#### [Problems to solve]
(a) In the commentary on North's views below, what is theonomy defined as?
(b) According to the commentary on North's views, why is his vision of a Christian Nation fundamentally unAmerican? Answer in one to three sentences.
(c) In the commentary on North's views, turn the paragraph beginning "People who work for theonomy" into a short list that keeps its main claims.

#### [Quoted passage]
★ ★ ★

North, a cofounder of Christian Reconstruction, is admitting that the full arrival of theocracy means, necessarily, the death of democracy. It is not possible for both to exist together, and he is willing to tolerate no halfway measures. North's view of a Christian Nation is not a democratic nation; his fundamental Christian country is fundamentally unAmerican.

In making clear that his vision of a Christian Nation is fundamentally unAmerican, North surfaces and shines a light on a powerful message frame. North's vision of a Christian Nation is a nation without democracy. And without democracy, our nation cannot enjoy freedom and liberty, cannot pass along America's history and heritage to our children's children.

People who work for theonomy undermine autonomy -- the ability of people to choose their own government; that's anti-democratic. People who steer by revelation alone without reference to rationality or modern science are leading our youth astray, and endangering America's ability to compete in a global economy. People who want to replace public science classes with state-sponsored religion classes are making America weaker and depriving our children of economic opportunities that come with a sound education.

People who support democracy stand up for the value of diversity, build community, seek higher education, think freely, speak freely, teach freely, and protect our natural resources for future generations. That's what democracy is for; that's what theocracy is against. Being for democracy means reclaiming our American citizenship, our individual stories, our cultural legacies, and our shared history, and renewing the parts of us that call us to higher purpose -- you may call that your faith, your spirituality, your reason for being. Nurture your God-given talents, see the divine spark in others, and welcome everyone as someone who can teach you something positive, something of value.

But what North advocates is theocracy -- predicated on the demolition of democracy. He wants theonomy -- the notion that Old Testament laws should still be binding today -- and to him, that implies an absence of self-governance, self-reliance, self-determination. He wants revelation -- and he commits a logical fallacy by implying that one cannot seek both divine revelation and also sharpen one's God-given faculties of reason. He wants school children to learn creationism -- not along side of, or in addition to, but instead of, a study of evolution.

He wants his vision, his version of Jesus only; and he falsely posits that anyone else's vision of Jesus is not only false, but Satanic. He posits that anyone else's sense of purpose -- whether rooted in humanitarianism, spirituality, or rooted in any religion but his own, is Satanic. Demon-possessed. Evil to the core. Subject to total elimination. Because, as North implies, there can be no "halfway house between democracy and theocracy."

★ ★ ★

#### [The data]
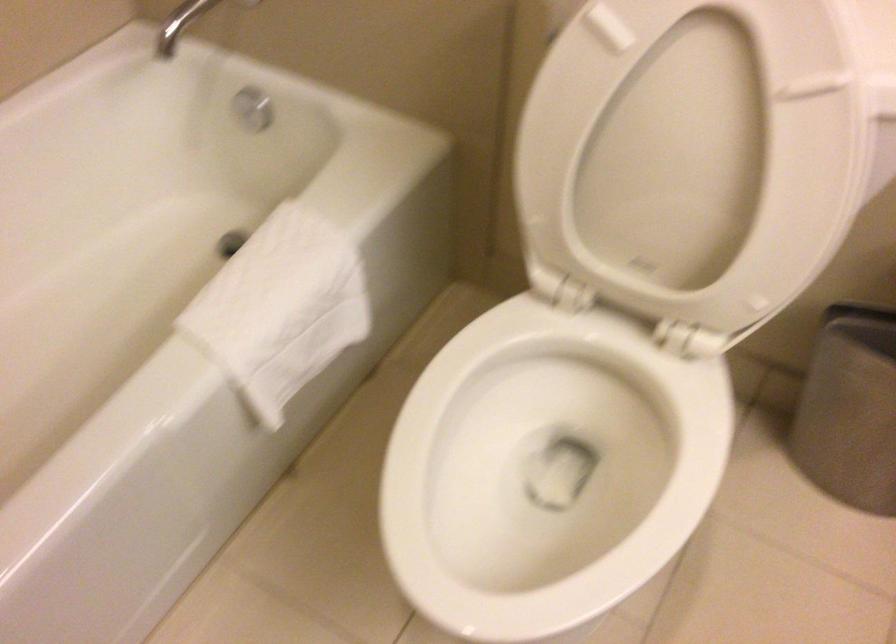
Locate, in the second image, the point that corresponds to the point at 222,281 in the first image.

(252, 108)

★ ★ ★

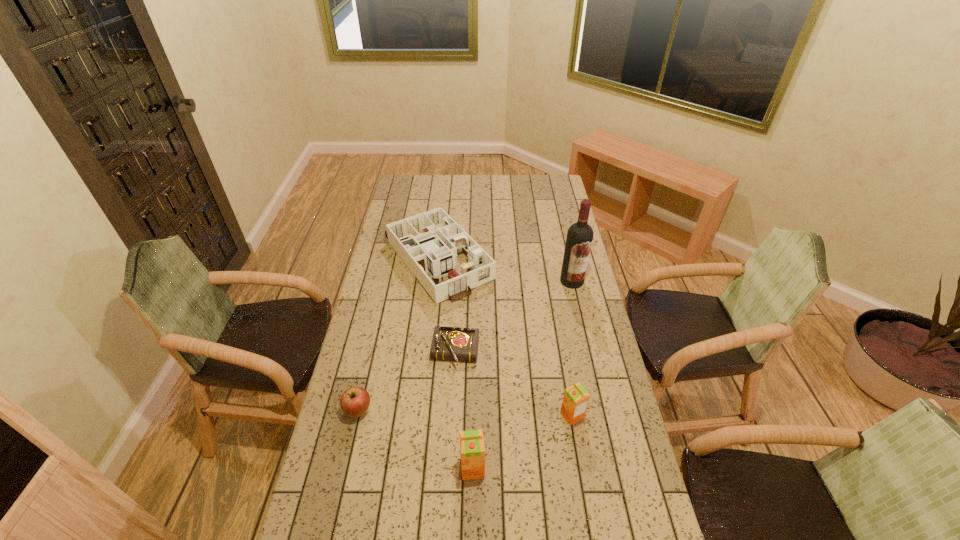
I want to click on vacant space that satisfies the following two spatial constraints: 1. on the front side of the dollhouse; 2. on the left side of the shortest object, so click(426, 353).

★ ★ ★

#### [Results of the tasks]
(a) Theonomy is defined as the notion that Old Testament laws should still be binding today.

(b) North admits that the full arrival of theocracy means the death of democracy, and that the two cannot exist together. His Christian Nation is therefore not a democratic nation. Without democracy, the nation cannot enjoy freedom and liberty or pass along America's history and heritage to future generations.

(c)
- Those who work for theonomy undermine autonomy, meaning people's ability to choose their own government, which is anti-democratic.
- Those who steer by revelation alone, without reason or modern science, lead youth astray and endanger America's ability to compete in a global economy.
- Those who want state-sponsored religion classes to replace public science classes weaken America and deprive children of the economic opportunities that a sound education brings.